7.3.2. Operations that Move Data


Up: Extended Collective Operations Next: Broadcast Previous: Intercommunicator Collective Operations

Two additions are made to many collective communication calls:

  • Collective communication can occur ``in place'' for intracommunicators, with the output buffer being identical to the input buffer. This is specified by providing a special argument value, MPI_IN_PLACE, instead of the send buffer or the receive buffer argument.


    [] Rationale.

    The ``in place'' operations are provided to reduce unnecessary memory motion by both the MPI implementation and by the user. Note that while the simple check of testing whether the send and receive buffers have the same address will work for some cases (e.g., MPI_ALLREDUCE), they are inadequate in others (e.g., MPI_GATHER, with root not equal to zero). Further, Fortran explicitly prohibits aliasing of arguments; the approach of using a special value to denote ``in place'' operation eliminates that difficulty. ( End of rationale.)

    [] Advice to users.

    By allowing the ``in place'' option, the receive buffer in many of the collective calls becomes a send-and-receive buffer. For this reason, a Fortran binding that includes INTENT must mark these as INOUT, not OUT.

    Note that MPI_IN_PLACE is a special kind of value; it has the same restrictions on its use that MPI_BOTTOM has.

    Some intracommunicator collective operations do not support the ``in place'' option (e.g., MPI_ALLTOALLV). ( End of advice to users.)

  • Collective communication applies to intercommunicators. If the operation is rooted (e.g., broadcast, gather, scatter), then the transfer is unidirectional. The direction of the transfer is indicated by a special value of the root argument. In this case, for the group containing the root process, all processes in the group must call the routine using a special argument for the root. The root process uses the special root value MPI_ROOT; all other processes in the same group as the root use MPI_PROC_NULL. All processes in the other group (the group that is the remote group relative to the root process) must call the collective routine and provide the rank of the root. If the operation is unrooted (e.g., alltoall), then the transfer is bidirectional.

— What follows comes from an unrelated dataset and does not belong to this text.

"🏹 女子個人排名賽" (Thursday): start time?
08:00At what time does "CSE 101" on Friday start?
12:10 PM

    Note that the ``in place'' option for intracommunicators does not apply to intercommunicators since in the intercommunicator case there is no communication from a process to itself.



[] Rationale.

Rooted operations are unidirectional by nature, and there is a clear way of specifying direction. Non-rooted operations, such as all-to-all, will often occur as part of an exchange, where it makes sense to communicate in both directions at once. ( End of rationale.)
In the following, the definitions of the collective routines are provided to enhance the readability and understanding of the associated text. They do not change the definitions of the argument lists from MPI-1. The C and Fortran language bindings for these routines are unchanged from MPI-1, and are not repeated here. Since new C++ bindings for the intercommunicator versions are required, they are included. The text provided for each routine is appended to the definition of the routine in MPI-1.

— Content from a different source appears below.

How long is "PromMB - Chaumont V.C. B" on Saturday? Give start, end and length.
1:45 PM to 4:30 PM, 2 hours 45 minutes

Up: Extended Collective Operations Next: Broadcast Previous: Intercommunicator Collective Operations


7.3.2.1. Broadcast


Up: Operations that Move Data Next: Gather Previous: Operations that Move Data

MPI_BCAST(buffer, count, datatype, root, comm)
[ INOUT buffer] starting address of buffer (choice)
[ IN count] number of entries in buffer (integer)
[ IN datatype] data type of buffer (handle)
[ IN root] rank of broadcast root (integer)
[ IN comm] communicator (handle)

void MPI::Comm::Bcast(void* buffer, int count, const MPI::Datatype& datatype, int root) const = 0

The ``in place'' option is not meaningful here.

If comm is an intercommunicator, then the call involves all processes in the intercommunicator, but with one group (group A) defining the root process. All processes in the other group (group B) pass the same value in argument root, which is the rank of the root in group A. The root passes the value MPI_ROOT in root. All other processes in group A pass the value MPI_PROC_NULL in root. Data is broadcast from the root to all processes in group B. The receive buffer arguments of the processes in group B must be consistent with the send buffer argument of the root.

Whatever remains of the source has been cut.